How it Works (In a Typical Wastewater Treatment Process)
Treatment facilities require "pretreatment measures" from businesses and industries to clean contaminants from the wastewater before it enters the sewer. Once wastewater is conveyed to a typical treatment facility, "grit materials" such as sticks, rags and pebbles are removed. The wastewater is next allowed to sit in large sedimentation tanks, where solids physically separate from liquids by gravity and settle to the bottom. The liquids may be further treated by aeration and the biological action of beneficial microorganisms that remove additional organic matter. From here the cleaned water is disinfected and ready to be returned to lakes, streams, the ocean or recycled directly for irrigation or non-drinking commercial use.
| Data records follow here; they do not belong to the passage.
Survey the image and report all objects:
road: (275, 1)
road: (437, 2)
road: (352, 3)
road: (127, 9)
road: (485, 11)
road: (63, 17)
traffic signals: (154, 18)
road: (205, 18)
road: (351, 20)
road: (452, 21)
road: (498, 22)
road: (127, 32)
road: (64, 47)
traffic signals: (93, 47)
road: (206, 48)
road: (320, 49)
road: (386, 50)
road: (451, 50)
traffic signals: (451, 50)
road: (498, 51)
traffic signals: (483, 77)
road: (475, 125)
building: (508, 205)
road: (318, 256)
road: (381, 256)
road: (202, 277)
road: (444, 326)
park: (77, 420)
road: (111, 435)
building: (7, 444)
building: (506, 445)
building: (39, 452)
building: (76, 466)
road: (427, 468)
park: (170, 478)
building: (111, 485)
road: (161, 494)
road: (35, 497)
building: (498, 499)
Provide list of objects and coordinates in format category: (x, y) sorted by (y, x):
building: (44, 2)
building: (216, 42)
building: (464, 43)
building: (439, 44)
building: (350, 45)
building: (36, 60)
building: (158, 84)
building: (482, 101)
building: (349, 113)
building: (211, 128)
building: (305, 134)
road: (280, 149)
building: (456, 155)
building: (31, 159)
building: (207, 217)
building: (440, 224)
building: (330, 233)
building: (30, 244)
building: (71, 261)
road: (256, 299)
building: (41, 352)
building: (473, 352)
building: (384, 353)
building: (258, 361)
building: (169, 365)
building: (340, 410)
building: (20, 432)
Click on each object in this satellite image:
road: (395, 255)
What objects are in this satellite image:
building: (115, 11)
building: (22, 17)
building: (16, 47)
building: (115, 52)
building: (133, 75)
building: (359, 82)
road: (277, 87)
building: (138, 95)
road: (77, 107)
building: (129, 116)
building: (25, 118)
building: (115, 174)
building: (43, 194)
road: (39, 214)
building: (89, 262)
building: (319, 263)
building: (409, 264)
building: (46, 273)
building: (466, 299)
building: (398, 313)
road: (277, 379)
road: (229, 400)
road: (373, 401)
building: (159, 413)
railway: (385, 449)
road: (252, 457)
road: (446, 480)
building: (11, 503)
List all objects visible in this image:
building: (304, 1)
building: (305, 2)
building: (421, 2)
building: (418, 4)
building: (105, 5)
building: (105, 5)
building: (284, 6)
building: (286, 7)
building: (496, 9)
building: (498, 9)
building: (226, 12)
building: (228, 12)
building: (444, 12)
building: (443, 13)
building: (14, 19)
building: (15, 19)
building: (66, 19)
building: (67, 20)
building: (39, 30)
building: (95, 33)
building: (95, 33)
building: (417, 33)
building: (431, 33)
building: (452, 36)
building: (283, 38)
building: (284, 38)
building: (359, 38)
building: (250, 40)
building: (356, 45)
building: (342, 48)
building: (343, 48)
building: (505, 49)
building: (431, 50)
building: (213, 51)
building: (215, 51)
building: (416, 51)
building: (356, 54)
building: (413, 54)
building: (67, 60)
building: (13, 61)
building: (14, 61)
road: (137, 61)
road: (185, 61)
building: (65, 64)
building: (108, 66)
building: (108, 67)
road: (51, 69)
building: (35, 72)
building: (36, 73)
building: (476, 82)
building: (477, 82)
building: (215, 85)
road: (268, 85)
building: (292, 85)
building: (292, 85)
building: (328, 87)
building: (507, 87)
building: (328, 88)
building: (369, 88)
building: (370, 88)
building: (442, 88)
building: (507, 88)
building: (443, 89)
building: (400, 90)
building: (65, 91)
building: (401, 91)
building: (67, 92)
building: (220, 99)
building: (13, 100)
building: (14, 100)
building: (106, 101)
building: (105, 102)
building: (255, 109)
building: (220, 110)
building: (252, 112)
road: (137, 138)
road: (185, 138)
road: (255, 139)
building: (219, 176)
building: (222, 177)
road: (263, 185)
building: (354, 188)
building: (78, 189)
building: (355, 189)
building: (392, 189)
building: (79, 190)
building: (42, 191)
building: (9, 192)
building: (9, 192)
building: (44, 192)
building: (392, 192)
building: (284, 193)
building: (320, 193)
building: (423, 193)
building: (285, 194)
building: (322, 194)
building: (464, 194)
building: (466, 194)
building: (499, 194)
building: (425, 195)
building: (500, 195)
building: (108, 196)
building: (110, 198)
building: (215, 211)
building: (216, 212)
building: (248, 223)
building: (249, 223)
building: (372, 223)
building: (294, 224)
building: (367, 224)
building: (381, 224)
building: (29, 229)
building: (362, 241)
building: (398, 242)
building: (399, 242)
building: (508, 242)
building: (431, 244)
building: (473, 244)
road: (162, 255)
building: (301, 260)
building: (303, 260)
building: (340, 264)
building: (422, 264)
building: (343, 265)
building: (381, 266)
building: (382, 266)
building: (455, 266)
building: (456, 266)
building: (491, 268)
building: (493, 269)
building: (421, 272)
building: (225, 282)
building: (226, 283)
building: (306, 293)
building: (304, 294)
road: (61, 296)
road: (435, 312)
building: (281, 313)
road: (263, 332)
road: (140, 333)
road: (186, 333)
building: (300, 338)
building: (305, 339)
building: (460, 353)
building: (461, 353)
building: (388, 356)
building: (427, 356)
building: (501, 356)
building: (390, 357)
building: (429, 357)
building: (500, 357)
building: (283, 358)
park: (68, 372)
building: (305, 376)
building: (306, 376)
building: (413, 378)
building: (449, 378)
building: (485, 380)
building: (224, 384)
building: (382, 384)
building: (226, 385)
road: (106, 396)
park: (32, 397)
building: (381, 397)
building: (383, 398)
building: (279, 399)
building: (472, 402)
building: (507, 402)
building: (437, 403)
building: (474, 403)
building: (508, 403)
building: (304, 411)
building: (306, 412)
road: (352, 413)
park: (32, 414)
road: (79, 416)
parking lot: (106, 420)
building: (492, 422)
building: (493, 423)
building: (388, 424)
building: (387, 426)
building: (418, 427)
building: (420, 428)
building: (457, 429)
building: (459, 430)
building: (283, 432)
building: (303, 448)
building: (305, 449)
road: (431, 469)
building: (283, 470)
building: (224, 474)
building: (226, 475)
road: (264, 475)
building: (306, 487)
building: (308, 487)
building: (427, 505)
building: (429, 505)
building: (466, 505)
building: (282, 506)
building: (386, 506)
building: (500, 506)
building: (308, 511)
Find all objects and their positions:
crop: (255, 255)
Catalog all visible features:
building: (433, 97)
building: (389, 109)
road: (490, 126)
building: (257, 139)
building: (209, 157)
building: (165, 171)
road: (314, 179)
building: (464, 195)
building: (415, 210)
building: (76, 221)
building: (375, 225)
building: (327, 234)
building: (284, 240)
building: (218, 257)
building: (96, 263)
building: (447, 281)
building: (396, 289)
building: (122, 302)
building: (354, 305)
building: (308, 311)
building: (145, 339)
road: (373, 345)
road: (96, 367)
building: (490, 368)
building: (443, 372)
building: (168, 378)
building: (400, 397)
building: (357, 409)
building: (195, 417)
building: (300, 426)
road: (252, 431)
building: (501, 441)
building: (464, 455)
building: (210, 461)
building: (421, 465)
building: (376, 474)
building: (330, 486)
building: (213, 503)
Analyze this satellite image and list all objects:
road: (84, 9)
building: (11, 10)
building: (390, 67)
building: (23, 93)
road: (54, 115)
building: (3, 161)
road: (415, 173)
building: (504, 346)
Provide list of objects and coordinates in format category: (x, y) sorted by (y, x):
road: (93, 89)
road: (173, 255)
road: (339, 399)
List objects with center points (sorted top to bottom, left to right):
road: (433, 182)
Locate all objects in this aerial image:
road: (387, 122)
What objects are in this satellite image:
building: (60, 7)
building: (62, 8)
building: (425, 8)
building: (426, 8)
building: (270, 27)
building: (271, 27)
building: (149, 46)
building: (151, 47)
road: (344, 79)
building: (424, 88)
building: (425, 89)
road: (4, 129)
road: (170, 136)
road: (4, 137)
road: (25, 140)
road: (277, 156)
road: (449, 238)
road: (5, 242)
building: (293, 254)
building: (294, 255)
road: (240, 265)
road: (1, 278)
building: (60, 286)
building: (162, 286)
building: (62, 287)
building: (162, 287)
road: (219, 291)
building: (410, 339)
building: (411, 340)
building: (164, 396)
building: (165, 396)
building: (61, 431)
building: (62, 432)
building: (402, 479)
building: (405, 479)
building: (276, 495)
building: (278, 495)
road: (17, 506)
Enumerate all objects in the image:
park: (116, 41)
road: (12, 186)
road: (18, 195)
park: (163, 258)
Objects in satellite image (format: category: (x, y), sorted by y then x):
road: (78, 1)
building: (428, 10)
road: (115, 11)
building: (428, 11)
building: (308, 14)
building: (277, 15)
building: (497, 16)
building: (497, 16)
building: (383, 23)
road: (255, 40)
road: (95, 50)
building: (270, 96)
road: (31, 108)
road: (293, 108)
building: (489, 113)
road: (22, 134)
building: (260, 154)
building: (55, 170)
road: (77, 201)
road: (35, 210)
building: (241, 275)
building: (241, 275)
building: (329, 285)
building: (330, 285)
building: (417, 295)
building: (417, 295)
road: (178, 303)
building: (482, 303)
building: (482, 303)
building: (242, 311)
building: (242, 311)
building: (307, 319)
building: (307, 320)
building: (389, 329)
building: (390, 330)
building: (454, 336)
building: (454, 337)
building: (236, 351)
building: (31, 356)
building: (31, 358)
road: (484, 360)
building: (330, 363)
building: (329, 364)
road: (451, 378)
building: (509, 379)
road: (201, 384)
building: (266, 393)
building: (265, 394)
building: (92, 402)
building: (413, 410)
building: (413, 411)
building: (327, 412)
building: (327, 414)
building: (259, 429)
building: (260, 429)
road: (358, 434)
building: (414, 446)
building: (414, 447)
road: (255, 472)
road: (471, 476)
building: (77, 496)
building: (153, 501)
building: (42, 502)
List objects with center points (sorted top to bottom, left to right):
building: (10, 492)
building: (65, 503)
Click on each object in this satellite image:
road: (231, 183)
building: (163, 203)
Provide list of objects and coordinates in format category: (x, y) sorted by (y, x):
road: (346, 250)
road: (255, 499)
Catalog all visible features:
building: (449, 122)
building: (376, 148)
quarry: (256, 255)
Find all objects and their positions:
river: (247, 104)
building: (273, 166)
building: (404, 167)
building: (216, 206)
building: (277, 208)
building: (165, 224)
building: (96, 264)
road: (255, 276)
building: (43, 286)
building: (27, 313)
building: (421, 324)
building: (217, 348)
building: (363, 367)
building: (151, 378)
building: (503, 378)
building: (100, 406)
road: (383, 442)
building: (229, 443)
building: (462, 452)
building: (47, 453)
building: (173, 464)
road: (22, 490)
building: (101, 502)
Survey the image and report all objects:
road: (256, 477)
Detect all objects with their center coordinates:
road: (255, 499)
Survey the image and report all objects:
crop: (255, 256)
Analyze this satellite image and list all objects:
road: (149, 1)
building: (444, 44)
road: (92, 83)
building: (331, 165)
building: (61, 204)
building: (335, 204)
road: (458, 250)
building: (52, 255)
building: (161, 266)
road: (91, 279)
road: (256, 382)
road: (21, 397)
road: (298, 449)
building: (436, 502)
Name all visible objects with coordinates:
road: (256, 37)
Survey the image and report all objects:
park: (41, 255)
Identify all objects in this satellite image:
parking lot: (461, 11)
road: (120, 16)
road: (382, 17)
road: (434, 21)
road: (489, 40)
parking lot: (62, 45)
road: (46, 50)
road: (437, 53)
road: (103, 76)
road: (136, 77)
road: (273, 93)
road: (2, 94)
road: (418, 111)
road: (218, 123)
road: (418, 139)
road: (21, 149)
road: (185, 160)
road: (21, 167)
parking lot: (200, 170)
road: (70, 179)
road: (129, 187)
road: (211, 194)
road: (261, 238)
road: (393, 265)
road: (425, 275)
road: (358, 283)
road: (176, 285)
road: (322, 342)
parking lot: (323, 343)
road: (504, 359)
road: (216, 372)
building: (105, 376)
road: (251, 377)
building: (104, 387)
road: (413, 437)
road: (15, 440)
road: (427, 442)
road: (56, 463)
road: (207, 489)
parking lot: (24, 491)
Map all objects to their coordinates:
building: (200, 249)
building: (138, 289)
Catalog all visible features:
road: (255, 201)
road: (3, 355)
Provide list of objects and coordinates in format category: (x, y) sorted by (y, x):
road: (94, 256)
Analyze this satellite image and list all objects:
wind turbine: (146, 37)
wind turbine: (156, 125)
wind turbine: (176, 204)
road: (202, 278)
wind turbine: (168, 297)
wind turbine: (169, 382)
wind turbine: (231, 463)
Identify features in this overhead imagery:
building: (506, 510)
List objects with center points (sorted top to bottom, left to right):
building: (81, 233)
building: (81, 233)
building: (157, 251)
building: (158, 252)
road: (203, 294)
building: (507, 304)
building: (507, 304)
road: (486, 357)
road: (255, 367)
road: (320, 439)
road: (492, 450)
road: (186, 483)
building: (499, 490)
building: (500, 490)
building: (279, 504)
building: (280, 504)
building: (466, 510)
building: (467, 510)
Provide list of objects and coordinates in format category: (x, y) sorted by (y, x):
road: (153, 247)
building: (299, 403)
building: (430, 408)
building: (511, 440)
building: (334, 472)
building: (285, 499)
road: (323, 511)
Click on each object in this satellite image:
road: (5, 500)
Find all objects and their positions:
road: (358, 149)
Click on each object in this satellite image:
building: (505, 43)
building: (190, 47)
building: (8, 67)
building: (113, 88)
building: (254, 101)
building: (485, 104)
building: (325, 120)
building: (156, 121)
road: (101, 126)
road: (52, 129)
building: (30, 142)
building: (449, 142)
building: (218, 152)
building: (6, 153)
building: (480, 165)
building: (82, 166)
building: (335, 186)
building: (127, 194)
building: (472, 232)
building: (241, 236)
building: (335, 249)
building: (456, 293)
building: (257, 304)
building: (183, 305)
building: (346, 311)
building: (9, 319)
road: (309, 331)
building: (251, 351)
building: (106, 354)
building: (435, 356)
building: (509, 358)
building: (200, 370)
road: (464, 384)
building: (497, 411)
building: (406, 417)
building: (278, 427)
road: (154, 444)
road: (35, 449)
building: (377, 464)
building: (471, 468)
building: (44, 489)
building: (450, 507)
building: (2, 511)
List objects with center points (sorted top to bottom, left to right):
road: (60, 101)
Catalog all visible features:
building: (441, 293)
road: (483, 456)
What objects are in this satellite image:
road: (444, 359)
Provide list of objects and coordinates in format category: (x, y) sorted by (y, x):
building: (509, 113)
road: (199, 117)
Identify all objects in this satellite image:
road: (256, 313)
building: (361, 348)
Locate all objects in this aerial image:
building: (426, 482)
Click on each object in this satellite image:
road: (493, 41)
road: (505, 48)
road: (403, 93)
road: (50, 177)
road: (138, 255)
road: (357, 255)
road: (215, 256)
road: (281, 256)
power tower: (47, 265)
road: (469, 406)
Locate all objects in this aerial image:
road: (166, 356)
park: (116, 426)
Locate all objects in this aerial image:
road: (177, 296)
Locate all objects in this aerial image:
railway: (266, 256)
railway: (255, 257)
The solids are collected and biologically stabilized by beneficial microorganisms that decompose, or digest, the solids. This stabilization process reduces odors and destroys most of the potentially harmful pathogens contained in the solids. These stabilized solids are now called biosolids and are mostly organic matter, rich in essential plant nutrients. Biosolids, in liquid or dewatered form, are ready to be returned to the environment as a fertilizer and soil conditioner. Biosolids can be recycled directly onto soils in the forest or on agricultural land or be composted and used for landscaping and gardening.
With the passage of the Clean Water Act of 1972, municipalities instituted programs to control the quality of wastewater discharged to the wastewater treatment system. Called pretreatment or source control programs, they have significantly improved the quality of our recycled water and biosolids. These diligent efforts ensure the safety of biosolids and their continued benefit to the environment. Photographic, printing, automobile repair and painting shops now recycle or use fewer hazardous solvents, inks, dyes, paints and processing liquids as a result of pretreatment programs. Biosolids quality is further ensured through biosolids application site monitoring and extensive research.
The Septic Tank
Septic tanks, used by many rural residents, process wastewater similarly to treatment plants. Wastewater is channeled into a tank where solids are allowed to settle while microorganisms degrade and stabilize the organic matter. Liquid effluent travels through pipes, usually by gravity, into a drain field-a gravel and soil bed where additional microbial activity removes most of the remaining organic matter. The cleaned water then filters its way through the soil, receiving further purification and eventually reaching the groundwater. Solids are periodically removed from septic tanks and directly recycled onto land or sent to wastewater treatment or composting facilities for further processing.